[Aim of the exercise] In the review of The House of the Spirits, which author is ranked ahead of Allende for writing long, drawn-out chapters where nothing occurs?

[Page text]
========================================================================

The House of the Spirits has set a new record at Goat Central. I have been trying to read this book for three years. Three solid years (well, just shy. Another two weeks and I would have made the anniversary). Why did I keep trying? Because when I'm actually reading it, it's not half bad. But every time I put it down, there is nothing, not a single thing, about it that makes me want to pick it up again. So I'll end up going six to eight months between chapters, then feel guilty, resolve I'm going to finish it this time (no, really), pick it up, and read another chapter. At which point I'll need to set it down again to take a break, for Allende is second only to Doris Lessing when it comes to writing long, drawn-out chapters where nothing at all occurs. And another six to eight months will pass...

========================================================================

[The data]
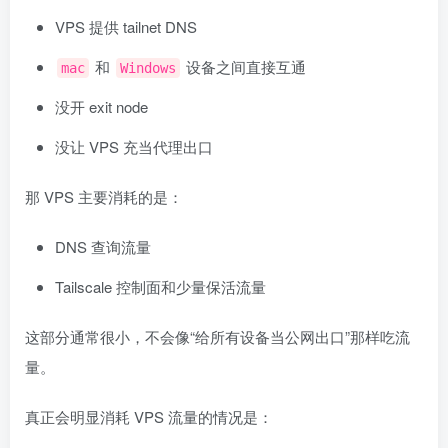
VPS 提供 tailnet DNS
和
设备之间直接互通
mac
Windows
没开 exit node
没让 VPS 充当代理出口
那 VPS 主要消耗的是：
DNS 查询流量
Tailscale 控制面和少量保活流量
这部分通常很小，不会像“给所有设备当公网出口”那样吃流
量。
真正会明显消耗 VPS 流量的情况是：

========================================================================

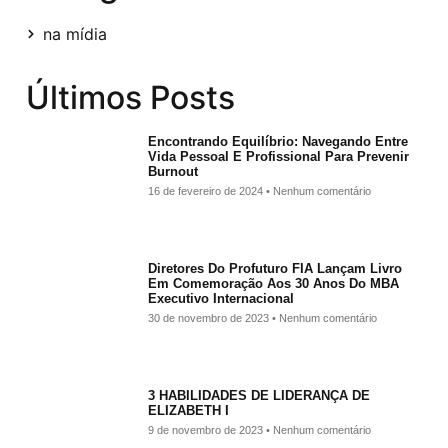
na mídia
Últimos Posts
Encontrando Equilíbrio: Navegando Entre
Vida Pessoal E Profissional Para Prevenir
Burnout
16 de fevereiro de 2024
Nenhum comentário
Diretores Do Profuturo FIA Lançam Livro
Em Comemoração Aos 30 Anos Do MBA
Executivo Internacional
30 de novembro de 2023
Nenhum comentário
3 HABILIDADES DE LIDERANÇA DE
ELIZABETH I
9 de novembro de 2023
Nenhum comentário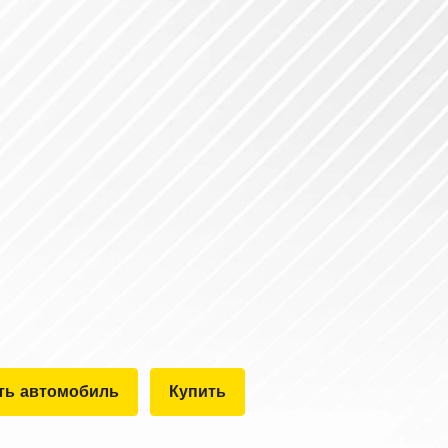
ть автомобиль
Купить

========================================================================

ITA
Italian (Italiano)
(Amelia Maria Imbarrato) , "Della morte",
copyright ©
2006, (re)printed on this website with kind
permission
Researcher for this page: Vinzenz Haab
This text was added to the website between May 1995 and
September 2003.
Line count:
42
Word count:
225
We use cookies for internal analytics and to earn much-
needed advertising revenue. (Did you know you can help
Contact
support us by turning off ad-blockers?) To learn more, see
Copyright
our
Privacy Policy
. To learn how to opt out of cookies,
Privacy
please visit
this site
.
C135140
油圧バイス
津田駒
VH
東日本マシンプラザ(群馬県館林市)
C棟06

========================================================================

[Result of the task] Doris Lessing